3回生になって就職が目の前になってくると,ようやく自分の人生について真剣に考え始めるようだ。それはそれでよい。問題は思慮深さである。本当はこうしたいのだが,どうも自信がないので,こちらにする。で,その「こちら」がそんなに容易なのか。そちらに自信がないから,とにかく「こちら」にしたのではないのか。で,「こちら」の勉強を始めたら,とても自信がもてなくなって,また「あちら」に行くということはないのか。
次々とあれこれ動いてみて,そうこうしているうちに時間がたってしまう,そういうのが一番危ない。私などそれを懸念するわけだ。じっくりと腰を落ち着けて自分の一番生きたい道を考える。そして,次善,三善を考える,そういう道筋がよいのではないか。最善でなくとも,それと少しはオーバーラップしている次善,そしてまたそれと一部重なる三善,などという順で考えていくのがよいのではないか。
隣の芝生は青く見える。見境もなく方向転換をするのは良くない。方向を変えるとしても,どうしてそういう方向転換をしたのかを他人に説明がつくような方向転換が望ましい。唐突な方向転換は決して良くない。それは思いつきでしかない。逃げでしかない。攻めの方向転換が望ましい。
学生諸君には,とくにゼミの諸君には,どうしても大きな期待を懐く。それだけに,選択を誤らないで欲しい。「他人(ヒト)に説明が付けられる」というのは大変大事なことだ。説明が付けられないことは誰の納得も得られない。就職活動で諸先輩と会い,話すわけだが,その際,納得のつく筋道で話さないと理解して貰えない。自分を理解して貰えない。自分が理解できない人間を雇うことはできない。だから,そういう先輩に理解して貰える話し方が必要になる。

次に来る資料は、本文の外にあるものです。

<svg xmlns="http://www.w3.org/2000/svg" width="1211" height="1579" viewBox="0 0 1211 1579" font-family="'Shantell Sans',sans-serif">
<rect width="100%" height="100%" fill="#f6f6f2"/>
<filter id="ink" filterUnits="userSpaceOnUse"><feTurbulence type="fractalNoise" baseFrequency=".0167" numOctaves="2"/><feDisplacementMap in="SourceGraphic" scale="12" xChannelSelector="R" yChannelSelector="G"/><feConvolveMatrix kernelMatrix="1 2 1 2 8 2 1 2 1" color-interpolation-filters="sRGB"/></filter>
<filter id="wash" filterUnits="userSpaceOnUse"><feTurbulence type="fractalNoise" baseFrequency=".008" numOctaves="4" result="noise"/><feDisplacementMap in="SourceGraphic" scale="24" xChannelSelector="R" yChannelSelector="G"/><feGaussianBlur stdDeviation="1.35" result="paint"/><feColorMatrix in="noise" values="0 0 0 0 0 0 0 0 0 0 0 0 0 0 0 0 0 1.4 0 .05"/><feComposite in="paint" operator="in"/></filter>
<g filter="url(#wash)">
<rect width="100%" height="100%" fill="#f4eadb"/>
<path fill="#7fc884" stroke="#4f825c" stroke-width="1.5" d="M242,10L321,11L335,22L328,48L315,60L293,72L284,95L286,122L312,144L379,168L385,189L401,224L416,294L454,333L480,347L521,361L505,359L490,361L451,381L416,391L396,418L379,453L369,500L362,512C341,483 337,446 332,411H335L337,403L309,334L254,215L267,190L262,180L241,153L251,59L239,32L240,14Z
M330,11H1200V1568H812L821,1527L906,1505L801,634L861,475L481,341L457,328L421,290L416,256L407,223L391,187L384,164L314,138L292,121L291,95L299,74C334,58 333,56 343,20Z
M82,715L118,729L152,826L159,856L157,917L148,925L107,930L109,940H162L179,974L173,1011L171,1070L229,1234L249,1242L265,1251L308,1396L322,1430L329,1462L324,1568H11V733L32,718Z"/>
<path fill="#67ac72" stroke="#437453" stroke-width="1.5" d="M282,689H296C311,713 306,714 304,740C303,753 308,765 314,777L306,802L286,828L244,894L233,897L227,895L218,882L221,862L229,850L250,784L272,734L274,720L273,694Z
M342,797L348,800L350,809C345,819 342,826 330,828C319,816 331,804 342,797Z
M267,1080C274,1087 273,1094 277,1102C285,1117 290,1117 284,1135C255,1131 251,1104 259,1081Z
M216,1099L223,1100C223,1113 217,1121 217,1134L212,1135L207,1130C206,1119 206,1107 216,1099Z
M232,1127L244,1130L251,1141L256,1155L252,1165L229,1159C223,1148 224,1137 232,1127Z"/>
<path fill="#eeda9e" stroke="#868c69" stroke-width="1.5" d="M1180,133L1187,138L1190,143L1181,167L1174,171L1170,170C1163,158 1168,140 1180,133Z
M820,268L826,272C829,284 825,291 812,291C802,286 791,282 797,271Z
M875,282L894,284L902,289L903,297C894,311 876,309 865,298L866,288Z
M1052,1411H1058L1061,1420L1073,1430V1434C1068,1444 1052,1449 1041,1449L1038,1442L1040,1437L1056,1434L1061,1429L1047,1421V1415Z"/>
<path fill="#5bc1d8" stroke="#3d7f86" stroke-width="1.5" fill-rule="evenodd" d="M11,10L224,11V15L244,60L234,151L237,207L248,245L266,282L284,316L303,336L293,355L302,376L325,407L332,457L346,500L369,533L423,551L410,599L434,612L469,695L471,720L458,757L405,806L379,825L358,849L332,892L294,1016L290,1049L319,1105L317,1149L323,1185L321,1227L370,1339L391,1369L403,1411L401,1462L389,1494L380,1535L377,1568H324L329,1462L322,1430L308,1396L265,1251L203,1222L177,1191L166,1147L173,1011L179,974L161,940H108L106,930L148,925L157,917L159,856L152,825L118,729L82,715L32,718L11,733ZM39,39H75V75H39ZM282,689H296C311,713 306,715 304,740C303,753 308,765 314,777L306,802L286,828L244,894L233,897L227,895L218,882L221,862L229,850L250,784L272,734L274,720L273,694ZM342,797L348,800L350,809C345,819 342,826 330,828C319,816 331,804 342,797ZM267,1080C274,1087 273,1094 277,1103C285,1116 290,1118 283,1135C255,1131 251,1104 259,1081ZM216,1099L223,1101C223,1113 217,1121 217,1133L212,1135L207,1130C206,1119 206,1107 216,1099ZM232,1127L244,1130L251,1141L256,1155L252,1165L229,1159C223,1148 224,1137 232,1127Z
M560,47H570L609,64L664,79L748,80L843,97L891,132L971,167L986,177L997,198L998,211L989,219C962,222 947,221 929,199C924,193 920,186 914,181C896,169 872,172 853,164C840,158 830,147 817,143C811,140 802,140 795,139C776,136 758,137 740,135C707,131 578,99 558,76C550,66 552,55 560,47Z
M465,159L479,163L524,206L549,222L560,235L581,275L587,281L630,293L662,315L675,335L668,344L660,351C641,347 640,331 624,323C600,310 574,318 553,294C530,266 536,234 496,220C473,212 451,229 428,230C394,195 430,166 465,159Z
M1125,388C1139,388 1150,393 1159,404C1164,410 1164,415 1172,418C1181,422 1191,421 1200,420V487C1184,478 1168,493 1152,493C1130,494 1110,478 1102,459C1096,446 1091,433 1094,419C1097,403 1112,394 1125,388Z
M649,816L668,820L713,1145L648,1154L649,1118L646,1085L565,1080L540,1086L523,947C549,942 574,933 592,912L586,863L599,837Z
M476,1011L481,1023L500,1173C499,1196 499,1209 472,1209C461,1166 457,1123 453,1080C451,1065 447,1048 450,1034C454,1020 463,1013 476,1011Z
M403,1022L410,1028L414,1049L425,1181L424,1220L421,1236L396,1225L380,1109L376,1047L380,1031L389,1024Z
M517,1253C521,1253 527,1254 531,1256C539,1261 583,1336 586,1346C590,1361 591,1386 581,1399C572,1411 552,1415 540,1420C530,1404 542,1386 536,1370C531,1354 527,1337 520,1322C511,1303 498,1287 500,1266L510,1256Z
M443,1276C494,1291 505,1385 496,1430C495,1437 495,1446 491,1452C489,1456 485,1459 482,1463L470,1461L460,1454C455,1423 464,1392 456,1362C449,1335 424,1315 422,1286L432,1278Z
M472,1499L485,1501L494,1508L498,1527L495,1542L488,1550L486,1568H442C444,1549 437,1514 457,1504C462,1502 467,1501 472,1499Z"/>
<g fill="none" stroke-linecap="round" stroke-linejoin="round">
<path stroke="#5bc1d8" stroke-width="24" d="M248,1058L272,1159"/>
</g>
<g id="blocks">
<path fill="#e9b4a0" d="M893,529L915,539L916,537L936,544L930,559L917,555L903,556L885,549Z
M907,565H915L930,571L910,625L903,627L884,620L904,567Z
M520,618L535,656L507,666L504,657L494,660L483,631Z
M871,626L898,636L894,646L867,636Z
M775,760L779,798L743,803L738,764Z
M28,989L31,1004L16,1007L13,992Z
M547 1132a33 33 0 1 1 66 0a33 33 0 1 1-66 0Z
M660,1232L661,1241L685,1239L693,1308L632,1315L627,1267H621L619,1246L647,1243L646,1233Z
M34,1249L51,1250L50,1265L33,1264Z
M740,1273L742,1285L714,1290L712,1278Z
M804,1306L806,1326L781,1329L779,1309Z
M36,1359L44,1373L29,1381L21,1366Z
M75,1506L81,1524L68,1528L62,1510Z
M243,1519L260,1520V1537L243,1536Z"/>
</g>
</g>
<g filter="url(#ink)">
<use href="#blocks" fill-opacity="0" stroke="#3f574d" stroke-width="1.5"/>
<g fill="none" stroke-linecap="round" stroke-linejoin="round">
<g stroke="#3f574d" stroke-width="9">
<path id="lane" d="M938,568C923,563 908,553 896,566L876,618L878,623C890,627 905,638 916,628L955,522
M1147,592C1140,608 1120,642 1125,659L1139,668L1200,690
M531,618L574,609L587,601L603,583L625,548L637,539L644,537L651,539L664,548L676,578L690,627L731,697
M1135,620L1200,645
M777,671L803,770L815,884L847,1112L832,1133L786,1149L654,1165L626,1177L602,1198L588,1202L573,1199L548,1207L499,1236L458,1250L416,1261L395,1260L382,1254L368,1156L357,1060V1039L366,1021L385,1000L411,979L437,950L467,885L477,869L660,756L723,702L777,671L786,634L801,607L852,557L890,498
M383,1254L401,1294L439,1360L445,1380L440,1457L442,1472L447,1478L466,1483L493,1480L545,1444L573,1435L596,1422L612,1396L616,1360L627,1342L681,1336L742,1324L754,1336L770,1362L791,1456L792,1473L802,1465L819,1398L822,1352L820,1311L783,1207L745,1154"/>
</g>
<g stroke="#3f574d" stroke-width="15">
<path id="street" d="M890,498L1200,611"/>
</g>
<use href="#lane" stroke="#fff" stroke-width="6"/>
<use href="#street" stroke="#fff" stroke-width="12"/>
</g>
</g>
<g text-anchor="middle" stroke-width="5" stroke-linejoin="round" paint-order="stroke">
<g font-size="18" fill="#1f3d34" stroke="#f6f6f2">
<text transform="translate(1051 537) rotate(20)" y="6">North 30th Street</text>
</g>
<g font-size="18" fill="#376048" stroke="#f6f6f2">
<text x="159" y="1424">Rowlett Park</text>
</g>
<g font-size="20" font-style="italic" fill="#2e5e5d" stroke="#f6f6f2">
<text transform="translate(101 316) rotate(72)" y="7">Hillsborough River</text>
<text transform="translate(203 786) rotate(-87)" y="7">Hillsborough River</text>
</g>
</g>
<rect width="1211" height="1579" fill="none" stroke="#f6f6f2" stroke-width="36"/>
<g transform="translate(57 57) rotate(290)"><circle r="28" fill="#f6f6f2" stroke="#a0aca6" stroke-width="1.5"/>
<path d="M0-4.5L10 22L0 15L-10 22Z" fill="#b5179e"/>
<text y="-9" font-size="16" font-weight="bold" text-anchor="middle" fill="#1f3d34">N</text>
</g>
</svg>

それは,難しいことではない。要は万人に納得できる筋道であればよい。手前勝手な論理はダメである。だから,少なくとも友人同士で話してみることが必要だ。どうもおまえに言うことは納得できない,などといわれたら要注意。同年代の人間にも理解できないような筋道を年代の異なる人間が理解してくれるはずがない。もちろん,当人が大人すぎて,かつ友人が子供過ぎて,それで理解してくれないと言うのならよい。どういう理解のできなさか,は当人がわかるはずだ。
この機会に,友人と,人生や社会や,何でも良いから,語り合ってみることだ。そこで,理解を得られなかったら,考え直す必要がある。